_Exercise description_:
Where the records below show the word "href" in a line, please copy that line.
===== Data to use
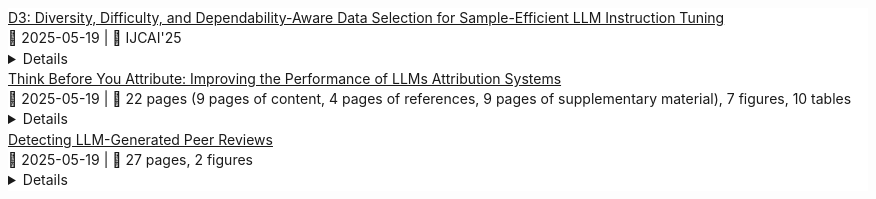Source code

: </div>
<div class="paper-card">
    <div class="paper-title"><a href="http://arxiv.org/abs/2503.11441v2">D3: Diversity, Difficulty, and Dependability-Aware Data Selection for Sample-Efficient LLM Instruction Tuning</a></div>
    <div class="paper-meta">
      📅 2025-05-19
      | 💬 IJCAI'25
    </div>
    <details class="paper-abstract">
      Recent advancements in instruction tuning for large language models (LLMs) suggest that a small, high-quality dataset can significantly equip LLMs with instruction-following capabilities, outperforming large datasets often burdened by quality and redundancy issues. However, the challenge lies in automatically identifying valuable subsets from large datasets to boost both the effectiveness and efficiency of instruction tuning. In this paper, we first establish data selection criteria based on three distinct aspects of data value: diversity, difficulty, and dependability, and then propose the D3 method comprising two key steps of scoring and selection. Specifically, in the scoring step, we define the diversity function to measure sample distinctiveness and introduce the uncertainty-based prediction difficulty to evaluate sample difficulty by mitigating the interference of context-oriented generation diversity. Additionally, we integrate an external LLM for dependability assessment. In the selection step, we formulate the D3 weighted coreset objective, which jointly optimizes three aspects of data value to solve for the most valuable subset. The two steps of D3 can iterate multiple rounds, incorporating feedback to refine the selection focus adaptively. Experiments on both public datasets and the real-world Taobao Live application demonstrate the effectiveness of D3 in endowing LLMs with competitive or even superior instruction-following capabilities using less than 10\% of the entire dataset.
    </details>
</div>
<div class="paper-card">
    <div class="paper-title"><a href="http://arxiv.org/abs/2505.12621v1">Think Before You Attribute: Improving the Performance of LLMs Attribution Systems</a></div>
    <div class="paper-meta">
      📅 2025-05-19
      | 💬 22 pages (9 pages of content, 4 pages of references, 9 pages of supplementary material), 7 figures, 10 tables
    </div>
    <details class="paper-abstract">
      Large Language Models (LLMs) are increasingly applied in various science domains, yet their broader adoption remains constrained by a critical challenge: the lack of trustworthy, verifiable outputs. Current LLMs often generate answers without reliable source attribution, or worse, with incorrect attributions, posing a barrier to their use in scientific and high-stakes settings, where traceability and accountability are non-negotiable. To be reliable, attribution systems need high accuracy and retrieve data with short lengths, i.e., attribute to a sentence within a document rather than a whole document. We propose a sentence-level pre-attribution step for Retrieve-Augmented Generation (RAG) systems that classify sentences into three categories: not attributable, attributable to a single quote, and attributable to multiple quotes. By separating sentences before attribution, a proper attribution method can be selected for the type of sentence, or the attribution can be skipped altogether. Our results indicate that classifiers are well-suited for this task. In this work, we propose a pre-attribution step to reduce the computational complexity of attribution, provide a clean version of the HAGRID dataset, and provide an end-to-end attribution system that works out of the box.
    </details>
</div>
<div class="paper-card">
    <div class="paper-title"><a href="http://arxiv.org/abs/2503.15772v2">Detecting LLM-Generated Peer Reviews</a></div>
    <div class="paper-meta">
      📅 2025-05-19
      | 💬 27 pages, 2 figures
    </div>
    <details class="paper-abstract">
==========
_Exercise solution_:
    <div class="paper-title"><a href="http://arxiv.org/abs/2503.11441v2">D3: Diversity, Difficulty, and Dependability-Aware Data Selection for Sample-Efficient LLM Instruction Tuning</a></div>
    <div class="paper-title"><a href="http://arxiv.org/abs/2505.12621v1">Think Before You Attribute: Improving the Performance of LLMs Attribution Systems</a></div>
    <div class="paper-title"><a href="http://arxiv.org/abs/2503.15772v2">Detecting LLM-Generated Peer Reviews</a></div>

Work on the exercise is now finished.